10.Because the low-resolution inputs are constructed using a block-averaging operator, the mass conservation result in Section 5.2.2 is partly guaranteed by the experimental design and is less informative than the manuscript implies. This section should be shortened and some of the discussion moved to the supplement.
11.The manuscript compares a U-Net against generative models, but it does not include a simple interpolation baseline. That omission weakens the benchmark. At minimum, the authors should include one standard interpolation baseline so that readers can assess whether the deterministic neural model actually adds value beyond trivial reconstruction.

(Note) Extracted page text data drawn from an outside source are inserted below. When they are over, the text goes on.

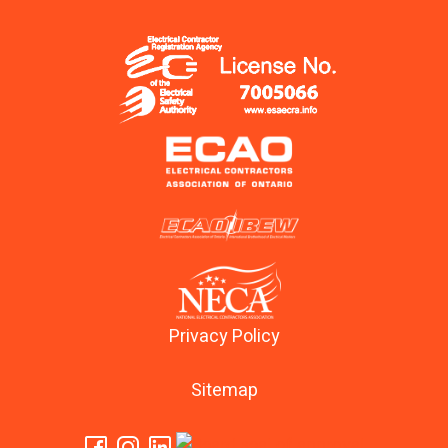
Privacy Policy
Sitemap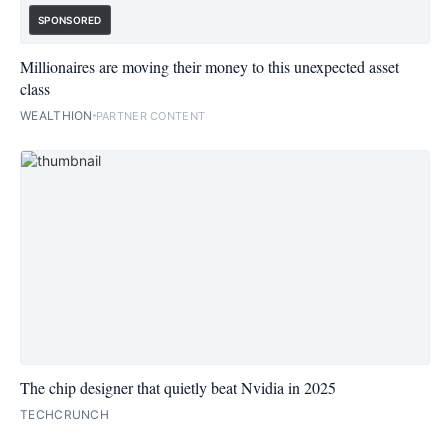
SPONSORED
Millionaires are moving their money to this unexpected asset
class
WEALTHION
PARTNER CONTENT
The chip designer that quietly beat Nvidia in 2025
TECHCRUNCH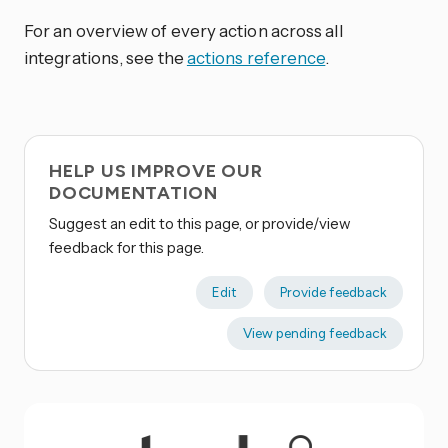
For an overview of every action across all
integrations, see the
actions reference
.
HELP US IMPROVE OUR
DOCUMENTATION
Suggest an edit to this page, or provide/view
feedback for this page.
Edit
Provide feedback
View pending feedback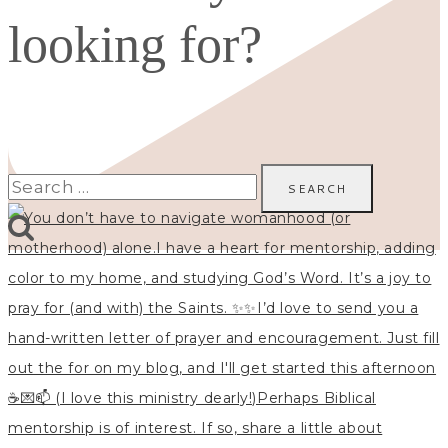
looking for?
Search
for:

12.Precipitation has strong temporal autocorrelation because it is tied to evolving synoptic and mesoscale systems. Wet-spell duration, dry-spell duration, and multi-day persistence are among the most hydrologically relevant properties of any downscaled product. A model may match daily spatial structure while still failing to reproduce realistic persistence across time. The manuscript does not evaluate this sufficiently. The authors should either include temporal diagnostics that directly assess persistence behavior or clearly state that the current evaluation is not enough to establish hydrological usefulness.
Some minor issues :
1.Figures 3 and S3 should state the timestamp or time period shown. The figure captions should clearly indicate which date or sample is being plotted.
2.At line 126, the manuscript refers to one region as the “Pacific Northwest”. Based on the domain shown, this terminology appears inaccurate, since Utah and western Nevada are not usually considered part of the Pacific Northwest. It would be better to use “Northwest” unless the domain is redefined.

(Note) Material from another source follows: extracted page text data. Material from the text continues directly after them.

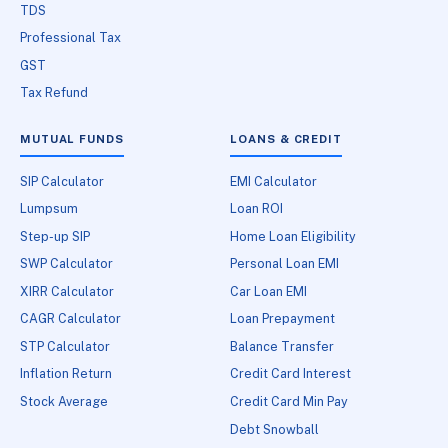
TDS
Professional Tax
GST
Tax Refund
MUTUAL FUNDS
LOANS & CREDIT
SIP Calculator
EMI Calculator
Lumpsum
Loan ROI
Step-up SIP
Home Loan Eligibility
SWP Calculator
Personal Loan EMI
XIRR Calculator
Car Loan EMI
CAGR Calculator
Loan Prepayment
STP Calculator
Balance Transfer
Inflation Return
Credit Card Interest
Stock Average
Credit Card Min Pay
Debt Snowball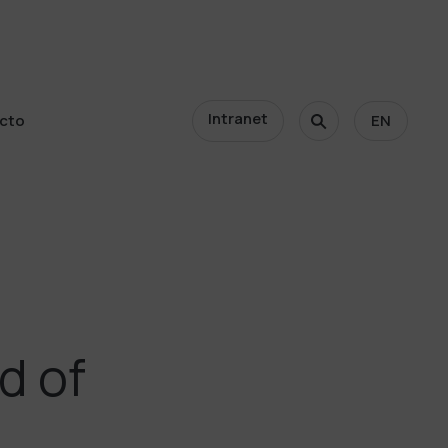
Intranet
cto
EN
cto
d of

3.The manuscript states that the models are trained on the Central Plains and Northwest, while validation uses the Central Plains plus a subset of the Northeast, and the remaining Northeast samples are used for independent testing. This is understandable, but the exact fractions or sample counts should be stated explicitly in the main text.

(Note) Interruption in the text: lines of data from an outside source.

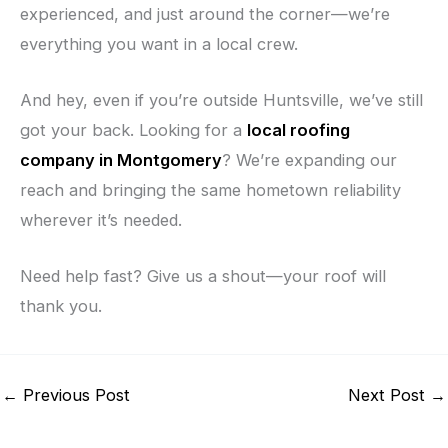
experienced, and just around the corner—we’re
everything you want in a local crew.
And hey, even if you’re outside Huntsville, we’ve still
got your back. Looking for a
local roofing
company in Montgomery
? We’re expanding our
reach and bringing the same hometown reliability
wherever it’s needed.
Need help fast? Give us a shout—your roof will
thank you.
←
Previous Post
Next Post
→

4.The manuscript sets daily precipitation below 1 mm per day to zero and excludes days with fewer than 1 percent wet pixels. These choices may be reasonable, but the authors should report how many samples are removed by region and season and briefly discuss the potential impact on light-rain statistics and wet-day occurrence.
5.The manuscript states that the models are trained on the Central Plains and Northwest, while validation uses the Central Plains plus a subset of the Northeast, and the remaining Northeast samples are used for independent testing. This is understandable, but the exact fractions or sample counts should be stated explicitly in the main text.
6.The U-Net training description omits weight decay and the Adam beta values; since the WGAN uses non-default beta1=0.0 and beta2=0.9, any deviation from defaults for other models must also be explicitly reported. The DDPM section does not specify the optimizer, initial learning rate, or weight decay.